Getting Acquainted with a Quiet Title
There is different grounds for bringing a quiet title action lawsuit into being. Knowing what the potential complaints for filing are about helps in determining if you should file such an action in the courts.
An individual who decides to bring an action to a quiet title is referred to as the applicant in the case (or also sometimes called the plaintiff). In some courts this process is referred to as simply a title or as a violation to try the title. If eviction from a property could result from a title suit then this is known as an ejectment action. The individual with whom the ejectment action has been filed against is known as the respondent or defendant.
The general rule as it pertains to a quiet title is that the applicant or plaintiff in the case may only succeed based upon the strength of the claim he has to the property and not based upon the weakness of the claim that the respondent has. The burden of proof falls upon the shoulders of the plaintiff to prove his case to the court. In other words, the plaintiff must prove that it is he who owns the title to the property and not the respondent. Even if the plaintiff has less than full ownership of the property he can still go for the quiet title lawsuit.
There are different grounds for bringing a title lawsuit. If the title or ownership is defective in some manner then the plaintiff may have grounds for a case. For instance if the title to the property contains some ambiguities then a claim for ownership may need to take place.
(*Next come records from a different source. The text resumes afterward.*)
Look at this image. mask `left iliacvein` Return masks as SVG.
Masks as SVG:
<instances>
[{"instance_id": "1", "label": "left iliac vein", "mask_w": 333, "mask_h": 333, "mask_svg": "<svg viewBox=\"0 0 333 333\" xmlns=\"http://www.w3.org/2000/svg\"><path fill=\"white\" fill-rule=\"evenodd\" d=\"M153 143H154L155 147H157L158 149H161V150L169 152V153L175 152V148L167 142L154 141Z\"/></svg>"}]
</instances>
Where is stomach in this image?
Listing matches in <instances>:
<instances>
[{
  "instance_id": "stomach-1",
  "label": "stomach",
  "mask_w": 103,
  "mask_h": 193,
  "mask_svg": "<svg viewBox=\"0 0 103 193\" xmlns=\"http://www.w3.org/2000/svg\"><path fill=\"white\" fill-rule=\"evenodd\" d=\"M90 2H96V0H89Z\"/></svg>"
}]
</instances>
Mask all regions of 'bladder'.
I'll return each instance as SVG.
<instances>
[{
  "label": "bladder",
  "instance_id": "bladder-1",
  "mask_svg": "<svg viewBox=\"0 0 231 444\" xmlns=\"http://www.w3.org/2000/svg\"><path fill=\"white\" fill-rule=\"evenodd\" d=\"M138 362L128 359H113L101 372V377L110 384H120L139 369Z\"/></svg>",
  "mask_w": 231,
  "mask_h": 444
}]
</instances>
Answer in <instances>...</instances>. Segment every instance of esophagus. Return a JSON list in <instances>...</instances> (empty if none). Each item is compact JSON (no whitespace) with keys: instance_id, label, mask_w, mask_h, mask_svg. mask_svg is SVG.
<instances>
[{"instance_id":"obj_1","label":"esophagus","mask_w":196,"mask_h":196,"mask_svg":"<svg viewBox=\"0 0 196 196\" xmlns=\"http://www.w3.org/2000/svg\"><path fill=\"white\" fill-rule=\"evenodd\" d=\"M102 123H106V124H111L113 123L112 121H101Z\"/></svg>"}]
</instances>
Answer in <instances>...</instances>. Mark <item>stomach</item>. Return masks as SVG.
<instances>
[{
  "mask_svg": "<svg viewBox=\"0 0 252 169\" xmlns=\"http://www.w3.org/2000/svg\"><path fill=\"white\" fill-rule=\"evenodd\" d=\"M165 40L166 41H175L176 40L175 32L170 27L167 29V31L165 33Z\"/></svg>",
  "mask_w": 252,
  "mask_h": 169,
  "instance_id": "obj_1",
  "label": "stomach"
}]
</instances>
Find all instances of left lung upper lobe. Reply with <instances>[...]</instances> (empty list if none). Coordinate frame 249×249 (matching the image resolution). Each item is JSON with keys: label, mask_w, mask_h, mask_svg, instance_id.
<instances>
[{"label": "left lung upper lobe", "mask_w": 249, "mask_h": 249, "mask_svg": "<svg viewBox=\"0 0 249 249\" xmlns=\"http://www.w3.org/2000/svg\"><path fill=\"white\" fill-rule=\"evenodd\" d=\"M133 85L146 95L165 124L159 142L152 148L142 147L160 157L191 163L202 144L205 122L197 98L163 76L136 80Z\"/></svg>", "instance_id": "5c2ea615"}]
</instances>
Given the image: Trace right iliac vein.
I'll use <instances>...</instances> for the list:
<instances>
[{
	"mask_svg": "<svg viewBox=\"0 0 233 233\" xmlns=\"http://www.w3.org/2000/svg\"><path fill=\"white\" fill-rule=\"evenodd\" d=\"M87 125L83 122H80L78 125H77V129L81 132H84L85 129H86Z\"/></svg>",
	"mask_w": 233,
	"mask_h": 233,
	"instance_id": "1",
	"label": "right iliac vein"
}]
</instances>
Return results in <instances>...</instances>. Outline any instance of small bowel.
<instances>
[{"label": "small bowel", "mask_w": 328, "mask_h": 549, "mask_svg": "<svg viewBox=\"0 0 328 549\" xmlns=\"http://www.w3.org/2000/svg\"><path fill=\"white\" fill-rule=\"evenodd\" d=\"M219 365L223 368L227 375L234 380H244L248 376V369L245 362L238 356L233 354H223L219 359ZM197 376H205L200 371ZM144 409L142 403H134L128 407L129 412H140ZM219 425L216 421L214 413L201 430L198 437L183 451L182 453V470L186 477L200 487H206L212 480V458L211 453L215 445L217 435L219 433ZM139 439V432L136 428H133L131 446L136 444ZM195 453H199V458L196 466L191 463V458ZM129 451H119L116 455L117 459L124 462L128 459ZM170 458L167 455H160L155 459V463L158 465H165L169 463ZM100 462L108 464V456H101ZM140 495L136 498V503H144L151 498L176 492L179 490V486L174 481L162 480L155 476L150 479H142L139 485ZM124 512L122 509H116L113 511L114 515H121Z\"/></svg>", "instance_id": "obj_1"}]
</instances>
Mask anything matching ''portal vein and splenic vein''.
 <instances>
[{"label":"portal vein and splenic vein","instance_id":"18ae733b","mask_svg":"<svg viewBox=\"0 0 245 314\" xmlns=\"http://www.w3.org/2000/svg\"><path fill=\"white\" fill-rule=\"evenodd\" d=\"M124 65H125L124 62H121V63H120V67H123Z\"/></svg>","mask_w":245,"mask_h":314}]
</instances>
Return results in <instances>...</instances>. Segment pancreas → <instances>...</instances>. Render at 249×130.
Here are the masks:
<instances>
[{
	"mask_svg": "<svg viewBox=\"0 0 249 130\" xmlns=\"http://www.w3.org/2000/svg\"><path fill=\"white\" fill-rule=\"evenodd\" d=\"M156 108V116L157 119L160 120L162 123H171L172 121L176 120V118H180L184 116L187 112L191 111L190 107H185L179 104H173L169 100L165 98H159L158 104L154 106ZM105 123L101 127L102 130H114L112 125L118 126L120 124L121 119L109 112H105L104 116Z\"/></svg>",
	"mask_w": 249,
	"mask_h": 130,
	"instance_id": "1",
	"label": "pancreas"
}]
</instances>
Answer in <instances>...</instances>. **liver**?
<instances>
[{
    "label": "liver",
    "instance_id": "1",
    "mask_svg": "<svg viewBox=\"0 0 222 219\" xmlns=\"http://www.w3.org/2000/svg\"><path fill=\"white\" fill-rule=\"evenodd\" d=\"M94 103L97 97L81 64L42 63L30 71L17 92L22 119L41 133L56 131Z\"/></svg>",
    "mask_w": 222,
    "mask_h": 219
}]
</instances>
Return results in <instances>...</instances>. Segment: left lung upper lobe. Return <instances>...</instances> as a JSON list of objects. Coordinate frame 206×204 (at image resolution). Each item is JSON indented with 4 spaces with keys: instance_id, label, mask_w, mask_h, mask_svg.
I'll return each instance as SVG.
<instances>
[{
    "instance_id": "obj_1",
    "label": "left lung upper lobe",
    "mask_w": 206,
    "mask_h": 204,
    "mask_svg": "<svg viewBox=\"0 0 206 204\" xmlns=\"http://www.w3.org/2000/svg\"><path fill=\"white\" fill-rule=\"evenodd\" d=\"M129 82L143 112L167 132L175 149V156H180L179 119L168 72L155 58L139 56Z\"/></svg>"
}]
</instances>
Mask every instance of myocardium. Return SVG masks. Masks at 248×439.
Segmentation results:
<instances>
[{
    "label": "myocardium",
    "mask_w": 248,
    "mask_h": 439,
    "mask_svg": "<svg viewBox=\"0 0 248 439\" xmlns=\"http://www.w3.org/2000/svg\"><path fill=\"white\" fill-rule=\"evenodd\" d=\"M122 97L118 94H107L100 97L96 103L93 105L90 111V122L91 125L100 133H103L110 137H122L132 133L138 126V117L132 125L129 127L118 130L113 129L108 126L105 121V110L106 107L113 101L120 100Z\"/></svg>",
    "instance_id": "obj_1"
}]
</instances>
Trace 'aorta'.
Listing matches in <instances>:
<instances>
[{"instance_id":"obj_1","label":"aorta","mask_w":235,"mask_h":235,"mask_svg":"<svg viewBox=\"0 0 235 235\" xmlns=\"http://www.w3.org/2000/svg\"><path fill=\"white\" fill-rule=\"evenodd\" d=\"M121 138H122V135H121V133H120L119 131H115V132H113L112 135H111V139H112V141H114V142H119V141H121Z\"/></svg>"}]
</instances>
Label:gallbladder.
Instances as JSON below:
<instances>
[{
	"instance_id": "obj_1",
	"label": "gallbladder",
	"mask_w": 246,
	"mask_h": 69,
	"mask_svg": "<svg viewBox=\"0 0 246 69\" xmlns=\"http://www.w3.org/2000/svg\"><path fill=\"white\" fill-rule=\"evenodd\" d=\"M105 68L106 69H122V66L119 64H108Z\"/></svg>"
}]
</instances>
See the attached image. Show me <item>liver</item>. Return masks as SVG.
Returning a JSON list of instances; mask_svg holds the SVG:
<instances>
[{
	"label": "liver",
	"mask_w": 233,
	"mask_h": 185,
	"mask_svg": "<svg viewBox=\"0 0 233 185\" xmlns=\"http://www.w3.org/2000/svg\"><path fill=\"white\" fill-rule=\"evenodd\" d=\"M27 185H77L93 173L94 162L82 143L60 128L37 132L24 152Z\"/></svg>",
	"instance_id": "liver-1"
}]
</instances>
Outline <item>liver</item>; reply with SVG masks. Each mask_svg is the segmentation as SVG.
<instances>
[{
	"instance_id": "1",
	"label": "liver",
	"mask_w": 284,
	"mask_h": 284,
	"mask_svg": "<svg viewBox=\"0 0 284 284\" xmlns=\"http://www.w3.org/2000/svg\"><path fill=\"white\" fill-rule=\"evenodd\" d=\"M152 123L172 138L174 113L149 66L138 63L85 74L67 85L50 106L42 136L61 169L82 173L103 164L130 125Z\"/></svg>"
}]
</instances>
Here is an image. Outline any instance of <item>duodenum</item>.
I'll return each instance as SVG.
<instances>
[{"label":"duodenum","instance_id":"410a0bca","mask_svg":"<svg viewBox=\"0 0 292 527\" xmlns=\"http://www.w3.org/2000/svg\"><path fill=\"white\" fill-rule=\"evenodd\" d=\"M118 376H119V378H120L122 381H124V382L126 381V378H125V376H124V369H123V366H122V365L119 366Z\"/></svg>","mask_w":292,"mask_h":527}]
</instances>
Adverse possession may be another reason that a title needs to occur. In this instance the new possessor of the real estate may decide to sue in order to obtain the title in his name.
Fraudulent conveyance of a piece of land or real estate is another reason that a quiet title action may take place. If a deed was forged or took place under coercion then the lawsuit might be an absolute necessity.
When questions of title registration arise then a title lawsuit must be undertaken. There is also tax taking issues. If back taxes on a property are owing then this is something that the courts must look closely at when determining ownership. When errors are uncovered in a property dispute or boundary issues then a title action needs to take effect.